In Italia, 1 minore su 5 è affetto da un disturbo neuropsichiatrico - circa 2 milioni - con importanti conseguenze sulla salute mentale . Nel mondo, 1 adolescente su 7 (circa 166 milioni tra i 10 e i 19 anni) ha un disturbo mentale diagnosticato e oltre il 50% delle patologie psichiatriche esordisce prima dei 14 anni di età e l’80% prima dei 19 (OMS). In Europa, 1 bambino/adolescente su 3 non riesce ad accedere a cure adeguate. Ma, in materia, minori sono gli investimenti, specie per bambini e ragazzi. In Italia, ansia e depressione rappresentano il 40% dei disturbi mentali diagnosticati. Tra il 2018 e il 2022, a livello mondiale, il tasso di disturbi multipli di salute negli adolescenti è aumentato, specie tra le ragazze, mentre la prevalenza di ansia e depressione tra gli under 20 anni risulta in crescita di circa il 20% (OECD 2025).
La Società Italiana di Neuropsichiatria dell’Infanzia e Adolescenza, sottolinea l’importanza di intervenire precocemente già in età evolutiva, ben prima dei 14 anni, e di favorire e garantire la continuità di cura per tutti i disturbi del neurosviluppo e di salute mentale verso l’età adulta, mettendo al centro la persona, la sua famigliae i suoi bisogni. “Dobbiamo sfatare il falso mito che la prevenzione cominci a 14 anni” (prof. Elisa Fazzi, Presidente SINPIA). Lo situazione è aggravata da facile e diffusa comparsa di stigma (stereotipi negativi, pregiudizi e comportamenti di rifiuto e discriminazione che una persona o gruppo riceve a causa di una caratteristica o condizione, facendolo sentire emarginato e diverso dalla norma sociale, creando esclusione e vergogna) che colpisce la persona che finisce con l’ identificarsi con l'etichetta negativa e sentirsi inadeguata, rifiutata dalla comunità, trovando difficoltà nel reinserimento lavorativo e sociale ed è discriminazione e isolamento (autostigma).
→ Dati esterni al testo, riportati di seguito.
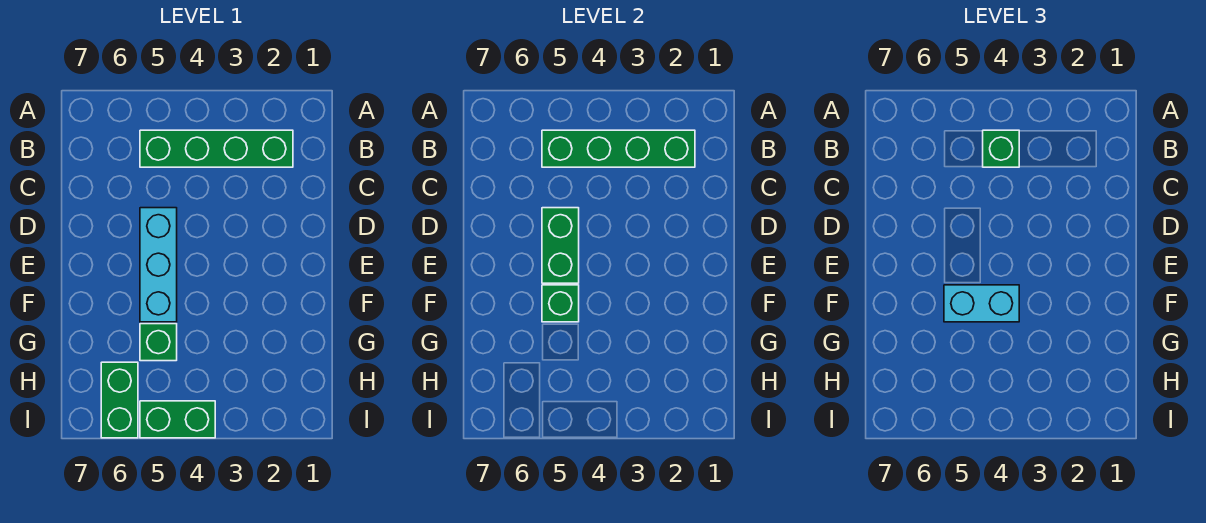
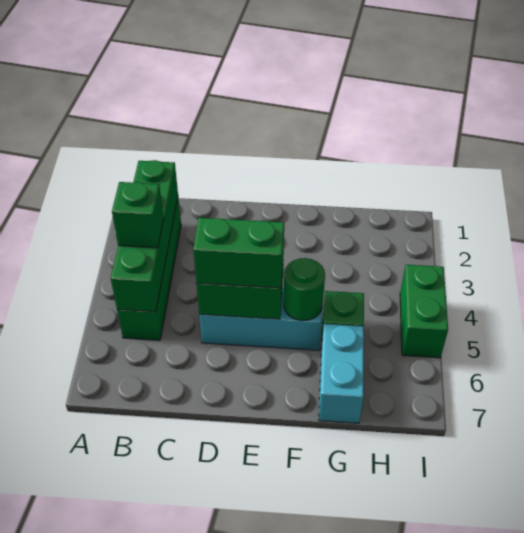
cyan brick F4:F5 level 3 -> cyan brick G6:G7 level 1
green brick F5 level 2 -> green round brick F5 level 2
green brick H6:I6 level 1 -> green brick D5:E5 level 3

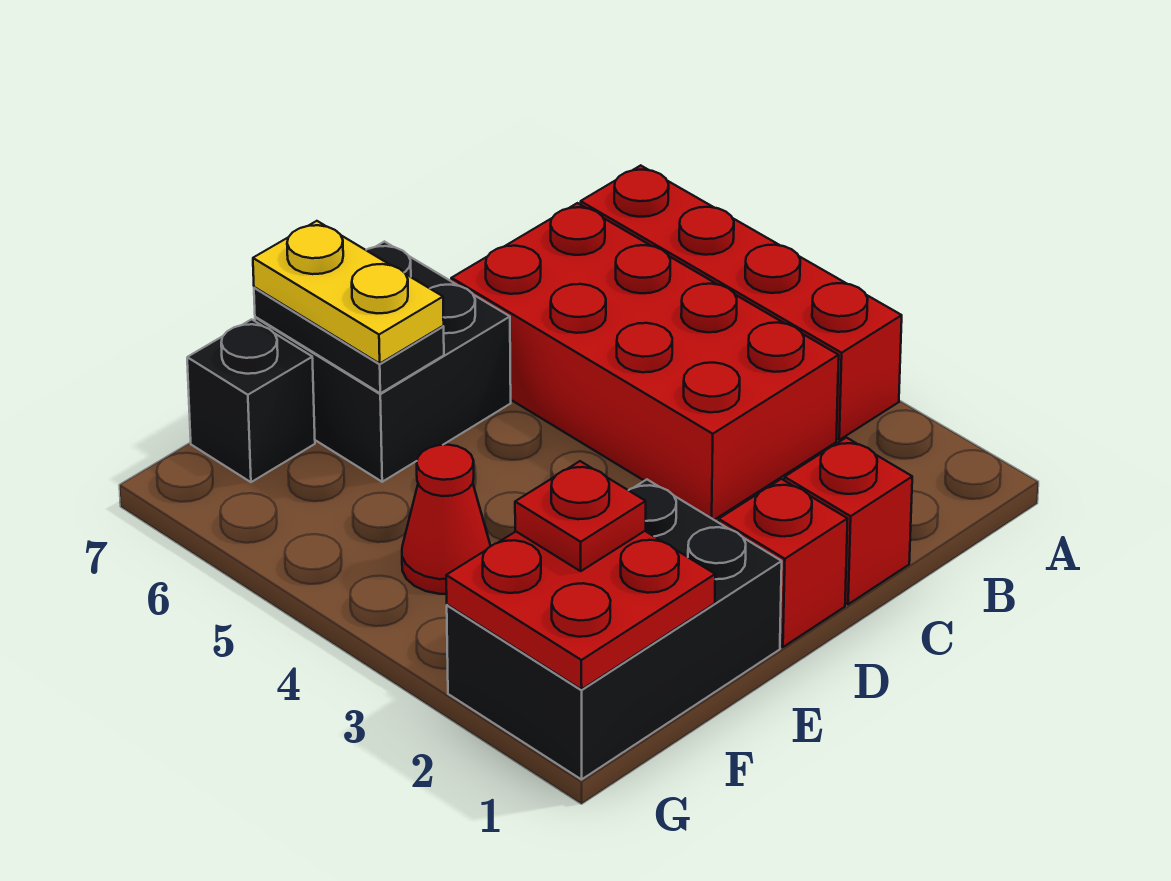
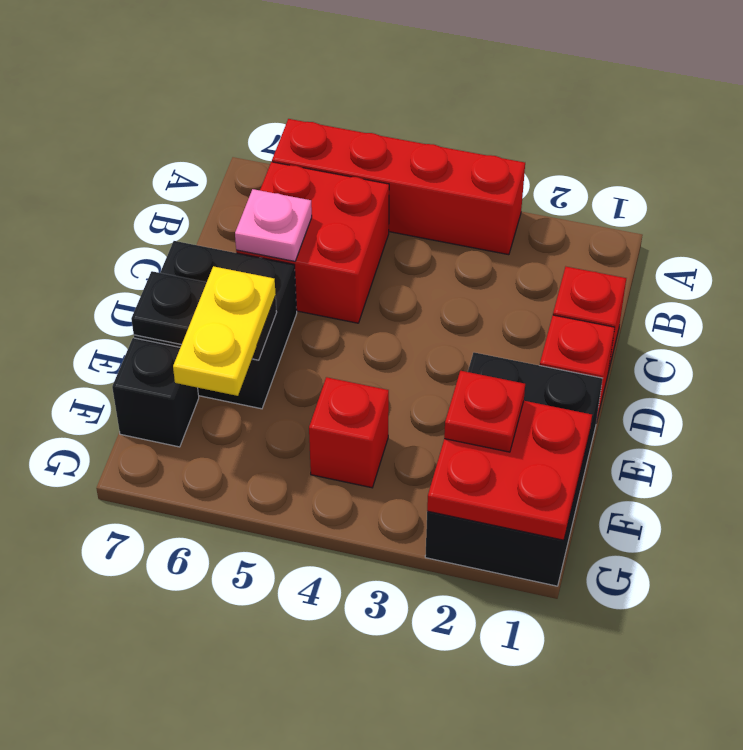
red brick B3:C6 level 1 -> red brick B5:C6 level 1
none -> pink plate C6 level 2
yellow plate E6:E7 level 3 -> yellow plate E6:F6 level 3
red cone F4 level 1 -> red brick F4 level 1

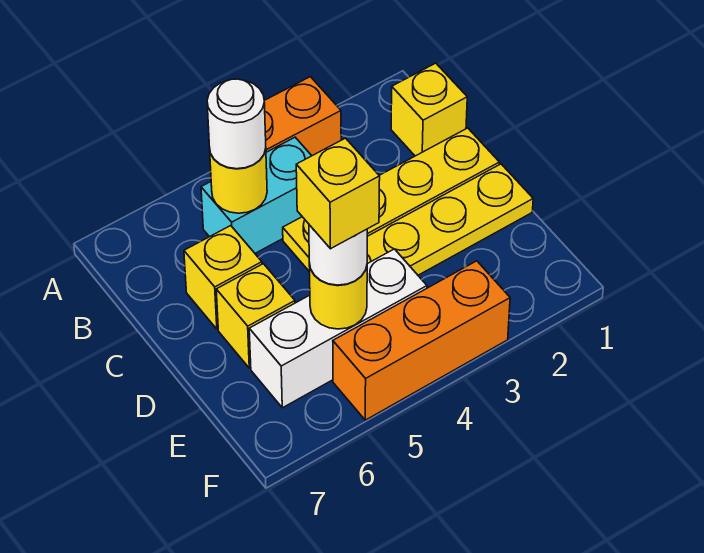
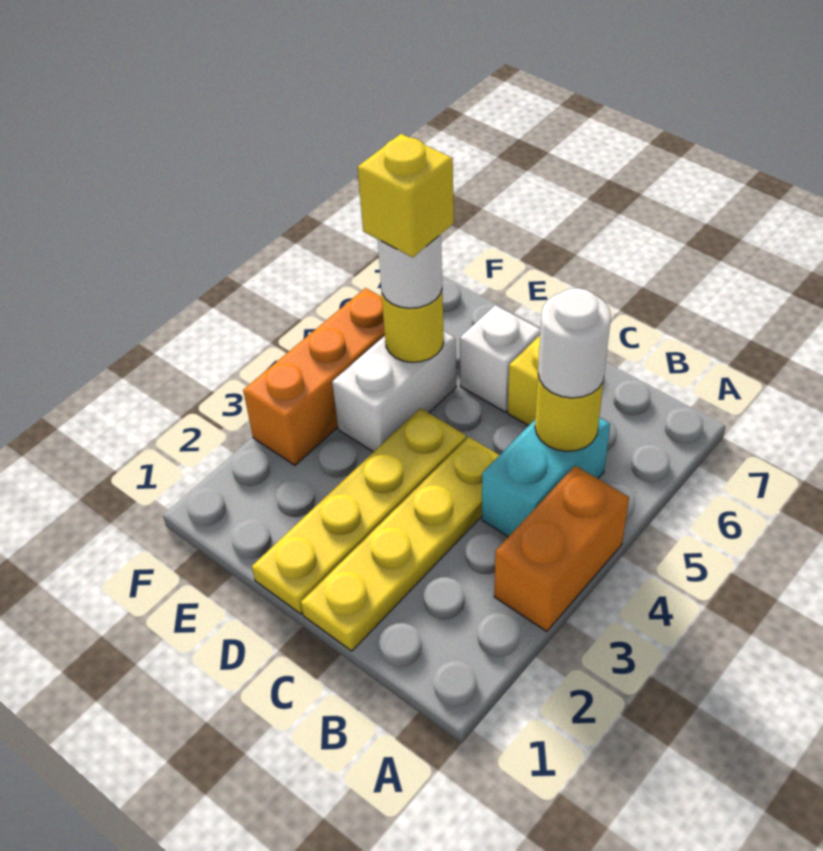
yellow brick B1 level 1 -> none
yellow brick D6 level 1 -> white brick D6 level 1
white brick E4:E6 level 1 -> white brick E4:E5 level 1

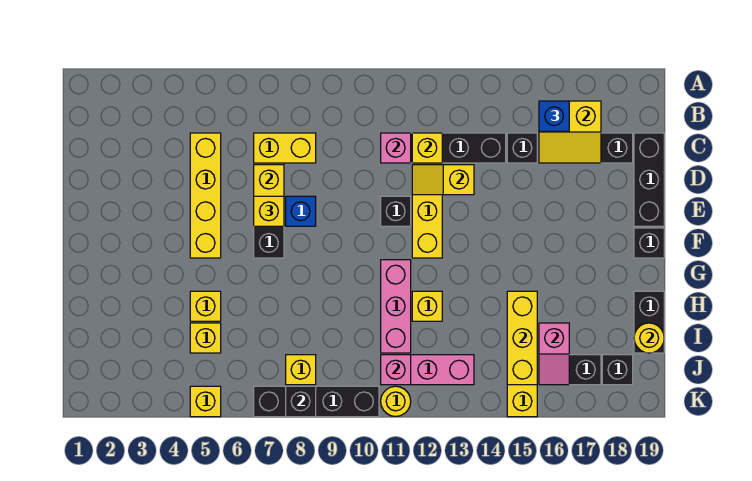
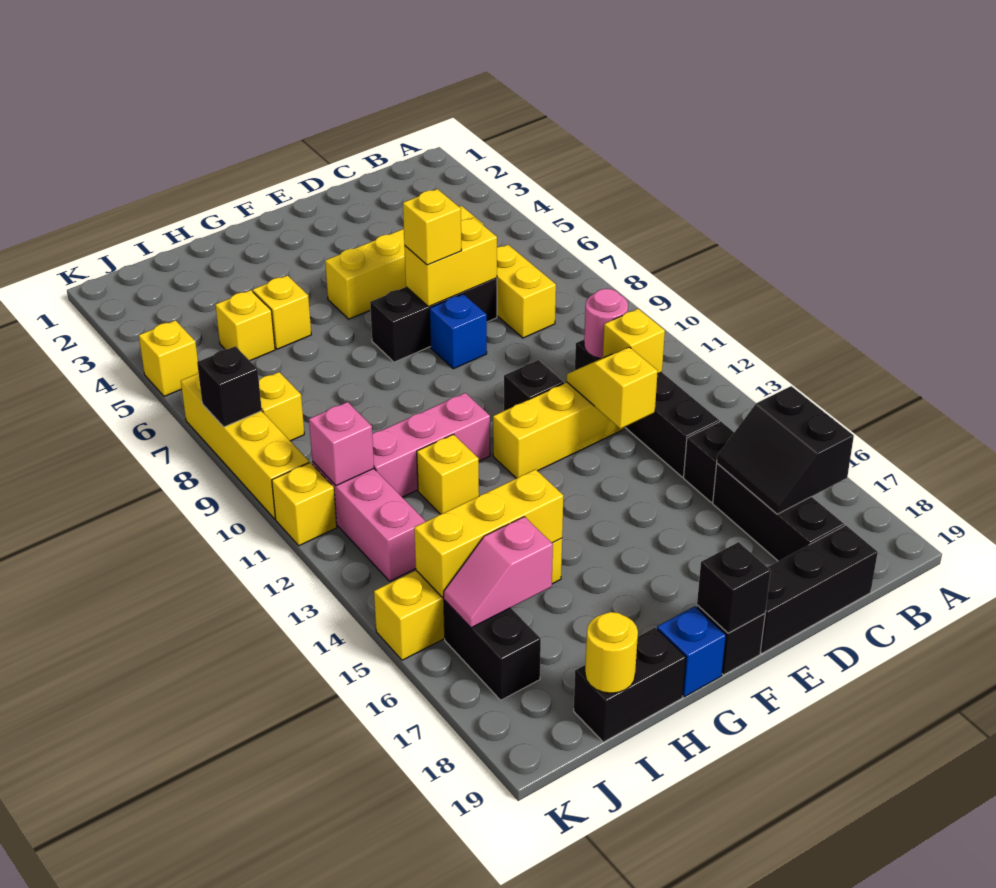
yellow slope B16:C17 level 2 top B -> black slope B16:C17 level 2 top B
blue brick B16 level 3 -> blue brick G19 level 1
pink brick C11 level 2 -> pink round brick C11 level 2
black brick J18 level 1 -> black brick F19 level 2
black brick K7:K10 level 1 -> yellow brick K7:K10 level 1
yellow round brick K11 level 1 -> yellow brick K11 level 1

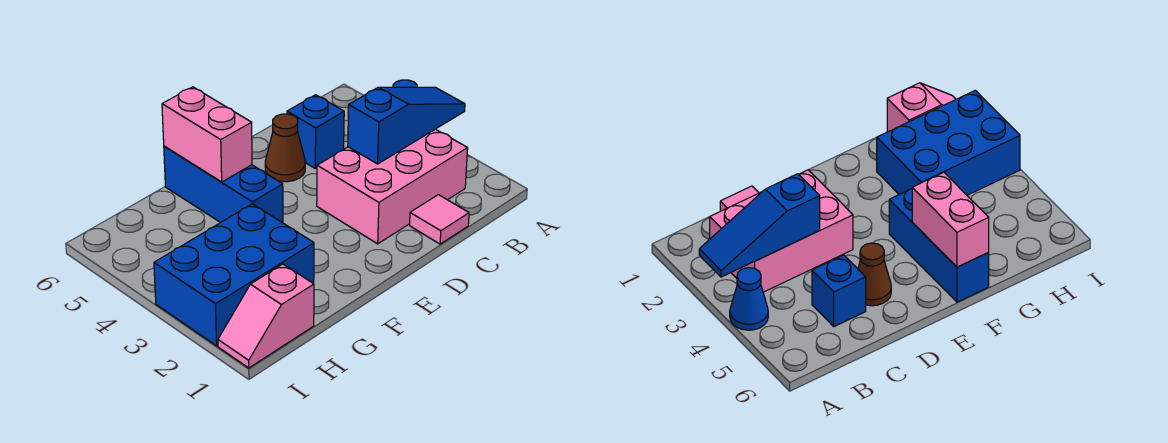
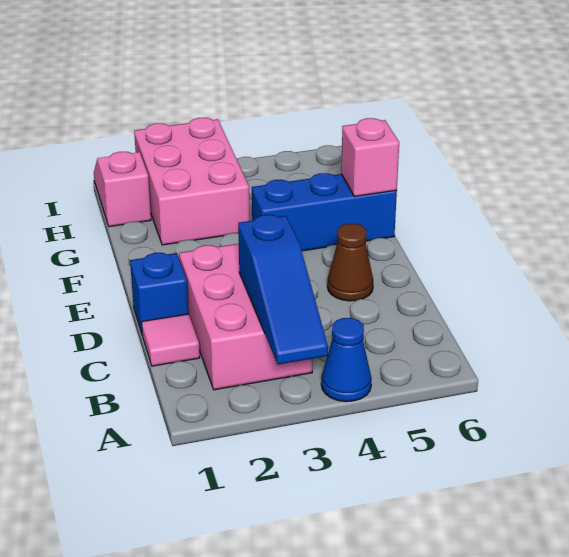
blue brick C5 level 1 -> blue brick D1 level 1
pink brick F5:F6 level 2 -> pink brick F6 level 2
blue brick G2:I3 level 1 -> pink brick G2:I3 level 1

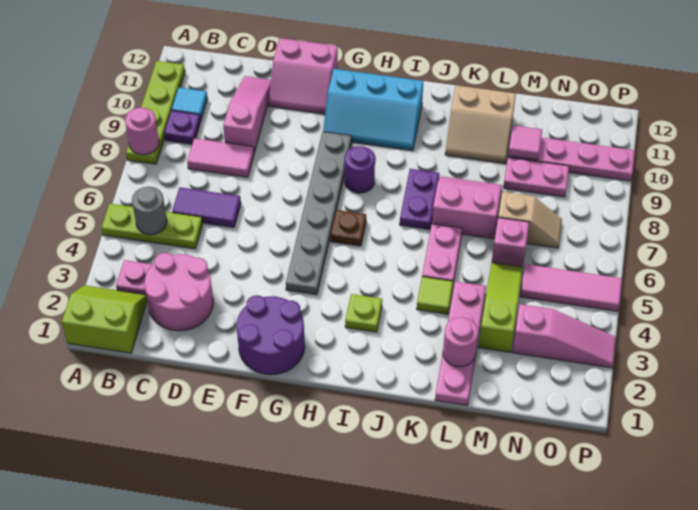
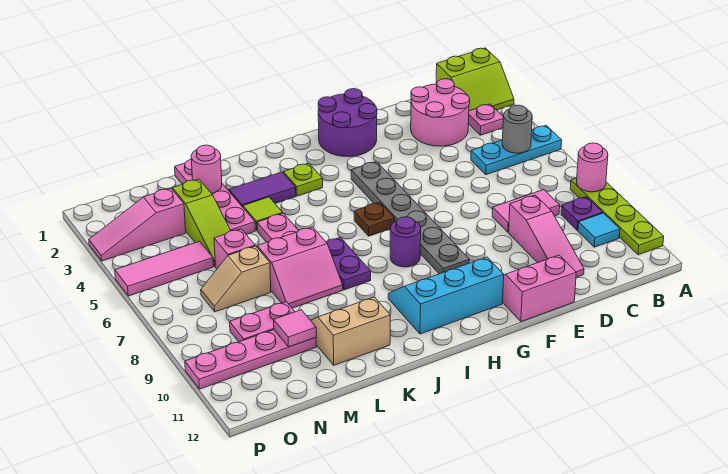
lime plate A5:C5 level 1 -> cyan plate A5:C5 level 1
purple tile C6:D6 level 1 -> purple tile J3:K3 level 1

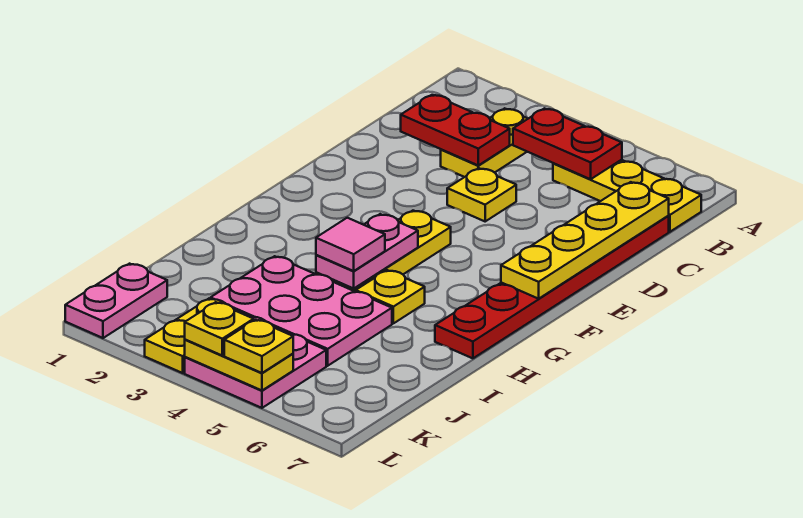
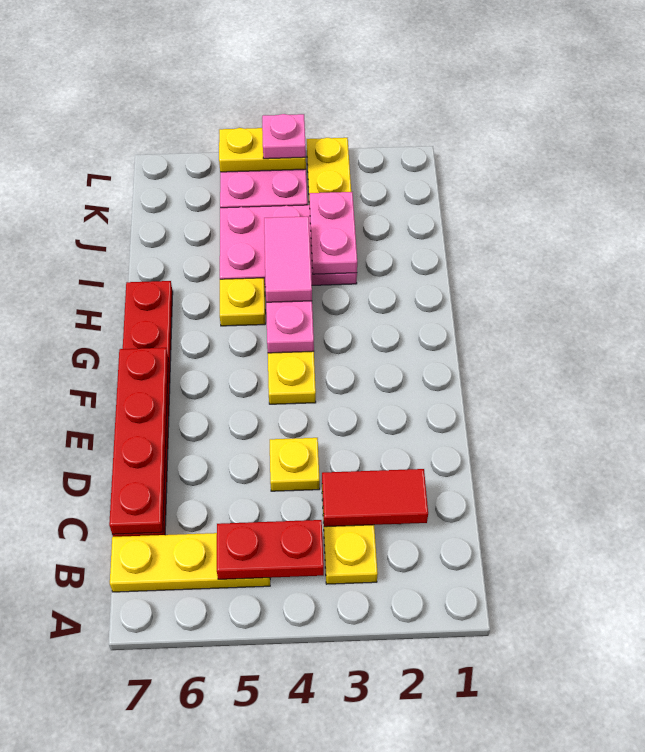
red plate C2:C3 level 2 -> red tile C2:C3 level 2
yellow plate C7:F7 level 2 -> red plate C7:F7 level 2
pink tile H4 level 3 -> pink tile H4:I4 level 3
pink plate K1:L1 level 1 -> pink plate I3:J3 level 2
yellow plate L4 level 3 -> pink plate L4 level 3
yellow plate L5 level 3 -> none

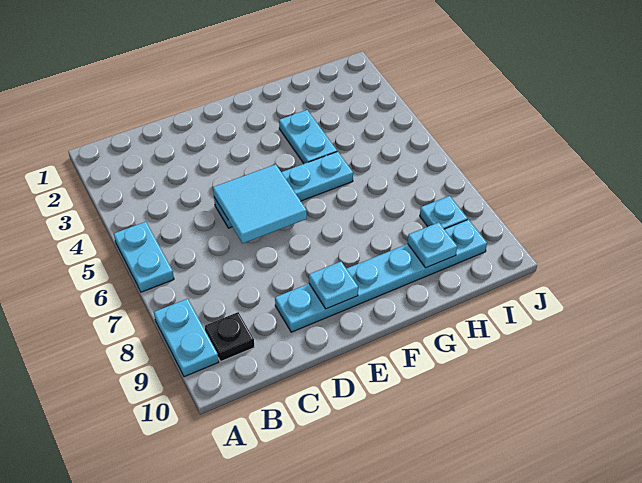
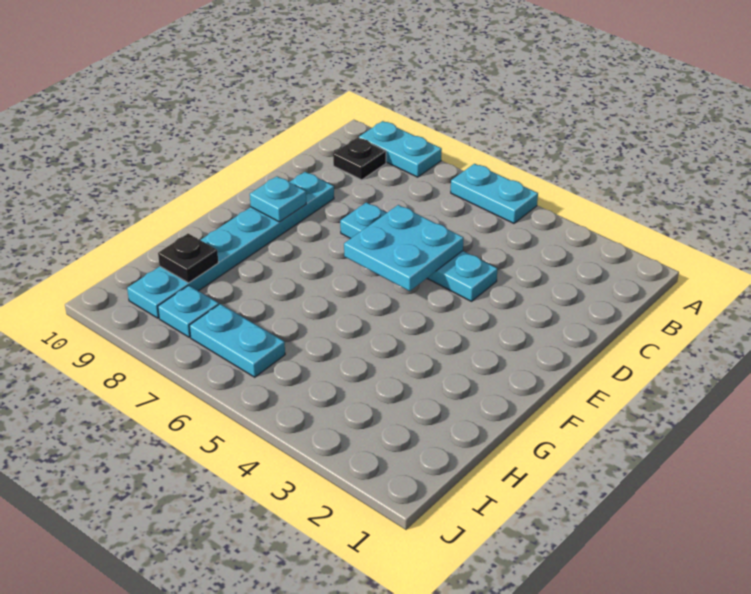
cyan plate D5:G5 level 1 -> cyan plate D4:D7 level 1
cyan tile D5:E6 level 2 -> cyan plate D5:E6 level 2
cyan plate G3:G4 level 1 -> cyan plate I6:I7 level 1
cyan plate H9 level 2 -> black plate H9 level 2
A Rovereto (TN), nel “Mart”, l’Associazione Anna e Luigi Ravizza ha dedicato una giornata per capire che cosa funzioni davvero contro lo stigma in salute mentale. In Italia circa il 30% delle persone seguite nei servizi, vive forme clinicamente rilevanti di autostigma: la persona interiorizza i pregiudizi sociali e li rivolge a sé e questo frena richiesta d’aiuto, aderenza e ritorno a un ruolo sociale. “L’auto-stigma è ostacolo significativo sulla strada della cura e della possibile ripresa ed è una trappola mentale che condiziona identità e scelte con disturbi ed impatto negativo su diagnosi, aderenza e qualità di vita (prof. Antonio Lasalvia, università di Trento).
“Parlare di stigma significa cambiare sguardo, non slogan perché – dice la presidente Crespi – il pregiudizio isola, ritarda le cure e indebolisce i diritti;… portare le evidenze tra le persone è il passo che consente a pazienti, famiglie e servizi di camminare davvero insieme”. Lo stigma verso queste persone ed il loro autostigma è barriera concreta a diagnosi tempestive, cure appropriate e inclusione sociale. È un fenomeno strutturale, pubblico, interno che riguarda anche familiari e professionisti. “Dare un nome ai pregiudizi aiuta a vederli e poi a cambiarli. Solo ciò che si misura si può migliorare e il contatto reale è ciò che rende normale parlare di salute mentale trasformando la consapevolezza in comportamenti inclusivi”.